US Secretary of State Condoleezza Rice said on Friday Palestinians should soon have their own state, though she has made it clear she does not expect a breakthrough before Barack Obama moves into the White House.
"They are dignified people and I am certain the day is coming soon when they have a state that will be in accordance with that great national dignity," she said after meeting Palestinian president Mahmud Abbas in Ramallah, the West Bank's political capital.
Rice has nevertheless tacitly admitted that Israel and the Palestinians were unlikely to reach a peace deal by the time US President George W. Bush's mandate ends on January 20, despite earlier pledges to seek agreement by the end of this year.
"The distance to peace has been narrowed although peace has not been achieved," she said at Friday's news conference. The top US diplomat then headed to Jordan for a brief meeting over dinner with King Abdullah ahead of a summit between the international peace mediators in Egypt on Sunday.
In the absence of an accord, Rice is pushing the two sides to define the outlines of a deal before she hands over the thorny Middle East dossier to an Obama administration. "One of the things we must do is that we must show... that Annapolis has laid the foundation for the establishment of the state of Palestine," she said. Rice had played a key role in reviving the peace process at a conference in Annapolis, Maryland, one year ago after a seven-year hiatus. "The Annapolis process is vital, it is vibrant and it continues," she said, even though little tangible process has been achieved, with core issues dealing with the status of Jerusalem, the fate of Palestinian refugees and the borders of a future Palestinian state still to be resolved.
Rice criticised continued construction activity in Jewish settlements in the Israeli-occupied West Bank, calling it damaging to the atmosphere of negotiations - "and the parties' actions should encourage confidence, not undermine it."
Peace efforts have also been hobbled by the division of the Palestinian territories into a West Bank where the secular Abbas holds sway and a Gaza Strip run by the Islamist Hamas movement. The slow-moving peace process has been further affected by the political turmoil surrounding the resignation of Israel's scandal-plagued Prime Minister Ehud Olmert that led to the scheduling of snap elections in February.
Since her arrival on Thursday, Rice has held talks with Olmert as well as Foreign Minister Tzipi Livni and right-wing opposition leader Benjamin Netanyahu, the two frontrunners in the race for the prime minister's job. Olmert has congratulated Obama over the telephone and discussed "the need to continue and advance the peace process, while maintaining the security of the state of Israel," his office said.
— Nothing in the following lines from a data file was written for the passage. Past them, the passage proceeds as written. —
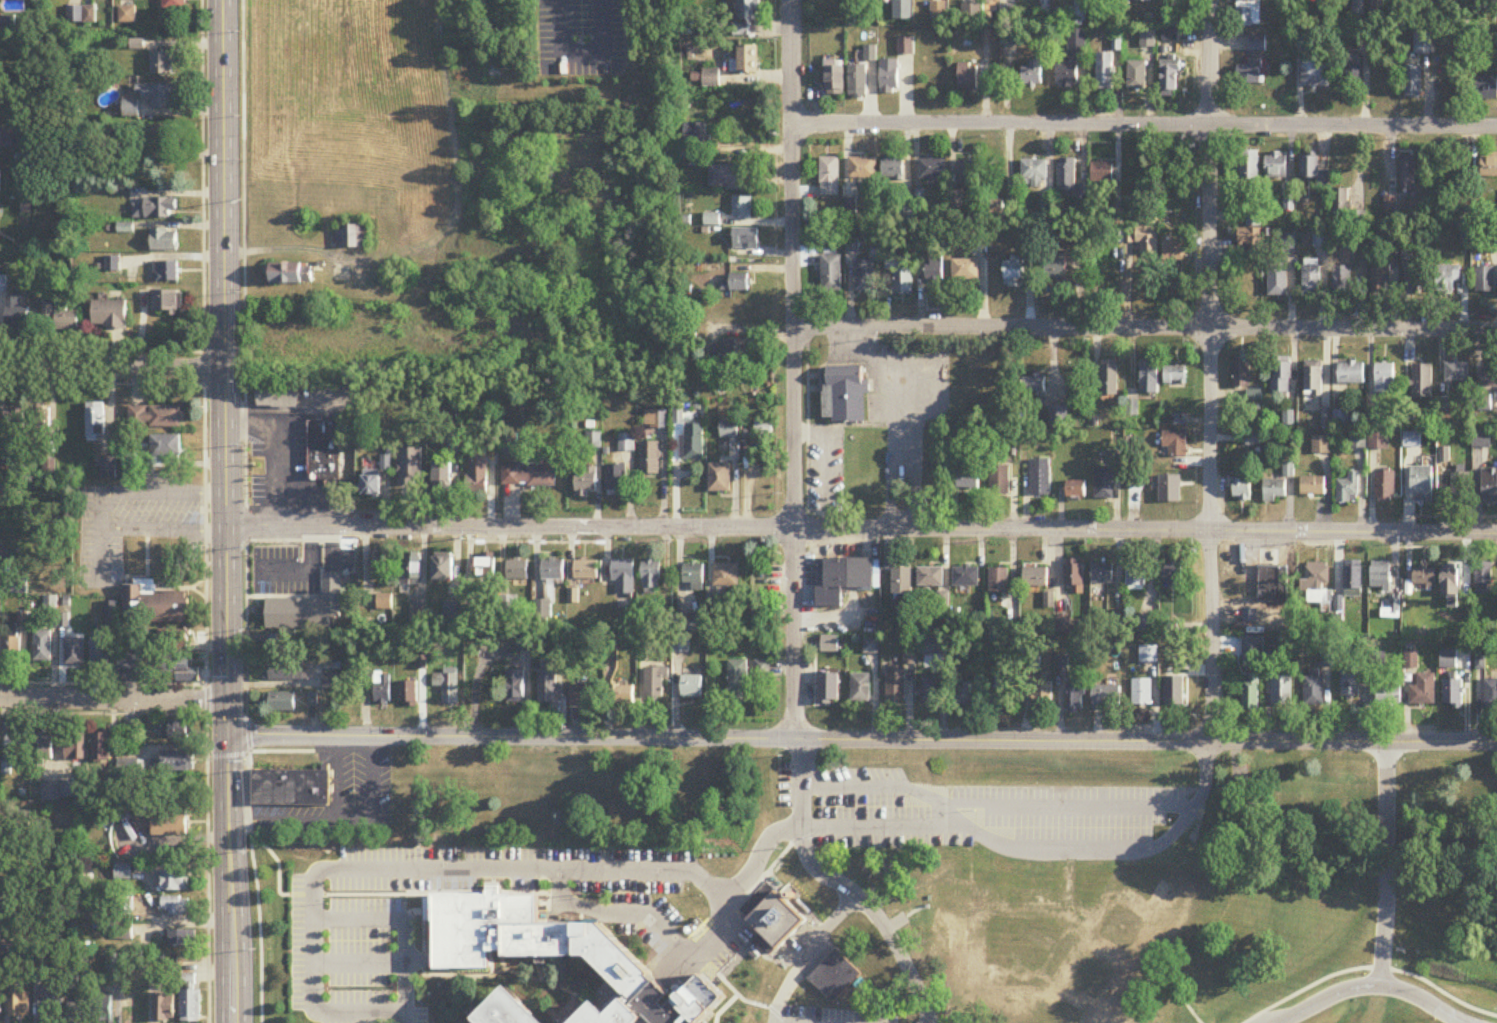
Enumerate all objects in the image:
building: (1142, 1)
building: (172, 5)
building: (1048, 7)
building: (902, 11)
building: (938, 11)
building: (1247, 14)
building: (126, 16)
building: (971, 16)
building: (746, 17)
building: (1168, 21)
building: (1009, 35)
building: (1147, 41)
building: (1423, 43)
building: (1256, 45)
building: (905, 47)
building: (748, 60)
building: (1072, 63)
building: (163, 65)
building: (1354, 72)
building: (1105, 73)
building: (1250, 74)
building: (1032, 75)
building: (1314, 75)
building: (967, 77)
building: (1136, 77)
building: (889, 78)
building: (711, 79)
building: (835, 81)
building: (858, 81)
building: (1170, 81)
building: (1412, 84)
building: (1486, 93)
building: (158, 96)
road: (1145, 126)
building: (695, 134)
building: (163, 140)
building: (1276, 166)
building: (1489, 167)
building: (863, 168)
building: (893, 168)
building: (1249, 168)
building: (931, 170)
building: (1313, 172)
building: (969, 173)
building: (1033, 174)
building: (1101, 174)
building: (1408, 175)
building: (829, 177)
building: (1066, 177)
building: (730, 178)
building: (1341, 207)
building: (742, 208)
building: (155, 210)
building: (994, 211)
building: (1390, 213)
building: (1451, 218)
building: (417, 230)
building: (351, 238)
building: (1321, 239)
building: (745, 240)
building: (1249, 240)
building: (164, 241)
building: (1288, 243)
building: (1174, 251)
building: (1054, 268)
building: (965, 270)
building: (934, 271)
building: (1013, 271)
building: (166, 272)
building: (291, 274)
building: (830, 274)
building: (900, 275)
building: (1419, 275)
building: (864, 276)
building: (1380, 276)
building: (1311, 278)
building: (1448, 280)
building: (1485, 280)
building: (1277, 281)
building: (1342, 281)
building: (736, 284)
building: (165, 304)
building: (17, 315)
building: (110, 316)
building: (61, 318)
road: (1146, 329)
building: (740, 350)
road: (113, 369)
road: (794, 370)
road: (1209, 372)
building: (1241, 373)
building: (1457, 373)
building: (1351, 374)
building: (1174, 376)
building: (1281, 376)
building: (1108, 377)
building: (1148, 378)
building: (1312, 379)
building: (1384, 379)
building: (1489, 379)
building: (1422, 383)
building: (1033, 395)
building: (844, 396)
building: (1253, 396)
building: (278, 397)
road: (913, 402)
road: (281, 410)
building: (158, 417)
building: (40, 419)
building: (1341, 419)
building: (16, 420)
building: (659, 420)
building: (1178, 421)
building: (1376, 421)
building: (95, 422)
building: (763, 429)
building: (728, 430)
building: (957, 439)
building: (1481, 441)
building: (693, 442)
building: (1367, 442)
building: (625, 443)
building: (454, 444)
building: (1175, 445)
building: (1321, 446)
building: (166, 447)
building: (322, 451)
building: (649, 460)
building: (107, 467)
building: (410, 467)
building: (477, 472)
building: (528, 477)
building: (1039, 478)
building: (442, 479)
building: (719, 479)
building: (615, 480)
building: (966, 480)
building: (999, 481)
building: (586, 483)
building: (1103, 484)
building: (1422, 485)
building: (372, 487)
building: (1312, 487)
building: (1489, 488)
building: (1384, 489)
road: (886, 490)
building: (1076, 490)
building: (1169, 490)
building: (1348, 490)
building: (1461, 490)
building: (1242, 491)
building: (1275, 491)
road: (206, 511)
road: (228, 511)
road: (245, 511)
road: (102, 513)
road: (862, 531)
building: (379, 566)
building: (480, 568)
building: (443, 570)
building: (410, 571)
building: (517, 571)
building: (553, 571)
building: (585, 571)
building: (1173, 572)
building: (1102, 574)
building: (1380, 574)
building: (1483, 575)
building: (727, 576)
building: (1073, 576)
building: (694, 577)
building: (623, 578)
building: (650, 578)
building: (930, 578)
building: (965, 578)
building: (1035, 578)
building: (1136, 578)
building: (1424, 578)
building: (1352, 580)
building: (843, 581)
building: (998, 582)
building: (1318, 584)
building: (902, 585)
building: (1450, 585)
building: (1273, 586)
building: (385, 603)
building: (154, 606)
building: (309, 609)
building: (543, 610)
building: (687, 624)
building: (1148, 625)
building: (523, 643)
building: (829, 645)
building: (173, 646)
building: (870, 646)
building: (42, 647)
building: (280, 647)
building: (932, 647)
building: (12, 649)
building: (1253, 652)
building: (75, 653)
building: (99, 653)
building: (1148, 655)
building: (1447, 660)
building: (1410, 661)
building: (131, 665)
building: (762, 669)
building: (178, 671)
building: (286, 675)
building: (332, 680)
building: (737, 680)
building: (654, 685)
building: (1349, 685)
building: (827, 686)
building: (515, 687)
building: (692, 687)
building: (895, 687)
building: (860, 689)
building: (382, 690)
building: (931, 691)
building: (1423, 691)
building: (1282, 692)
building: (1313, 692)
building: (1142, 693)
building: (1250, 693)
building: (1043, 694)
building: (408, 695)
building: (622, 695)
building: (1452, 695)
building: (1490, 695)
building: (971, 696)
building: (1388, 696)
building: (582, 697)
building: (1106, 698)
road: (113, 699)
building: (1076, 699)
building: (282, 703)
building: (177, 731)
traffic signals: (228, 738)
road: (862, 740)
building: (101, 746)
building: (17, 747)
building: (75, 747)
building: (43, 750)
road: (291, 753)
building: (177, 762)
road: (880, 784)
building: (291, 790)
building: (50, 793)
road: (1058, 805)
building: (1, 816)
building: (164, 824)
road: (326, 825)
road: (1036, 838)
road: (758, 861)
road: (1386, 864)
road: (462, 872)
building: (123, 873)
building: (176, 883)
road: (842, 886)
road: (317, 896)
building: (4, 905)
building: (175, 907)
road: (617, 914)
road: (411, 915)
building: (777, 919)
road: (404, 929)
road: (423, 936)
building: (0, 937)
building: (182, 940)
building: (1060, 949)
road: (804, 954)
building: (460, 956)
road: (360, 966)
road: (448, 977)
building: (834, 979)
building: (187, 981)
road: (1373, 985)
road: (470, 1000)
building: (49, 1004)
building: (19, 1005)
building: (0, 1006)
building: (189, 1007)
building: (510, 1008)
building: (164, 1009)
building: (104, 1012)
building: (78, 1013)
building: (1142, 1021)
Rice was set to head to Jordan for a working dinner with King Abdullah. She also plans to visit Jenin to highlight the successful deployment of Palestinian security forces in the former flashpoint city in the northern West Bank. She will end her four-day visit in the Egyptian Red Sea resort of Sharm el-Sheikh at a meeting of the Middle East diplomatic Quartet, comprising the United States, Russia, the European Union and the United Nations.
Rice said the Israelis and the Palestinians were expected to reaffirm their commitment to a two-state solution when they brief the international mediators. Meanwhile, Defence Minister Ehud Barak, speaking after meeting Rice on Friday, issued a thinly veiled call for the US administration not to rule out a possible military attack against Iran.
"We don't rule out any option. We recommend others don't rule out any option either," Barak said. Israel considers Iran its main strategic threat because of its uranium enrichment programme, which it believes is aimed at developing nuclear weapons. Tehran says its atomic project is purely peaceful.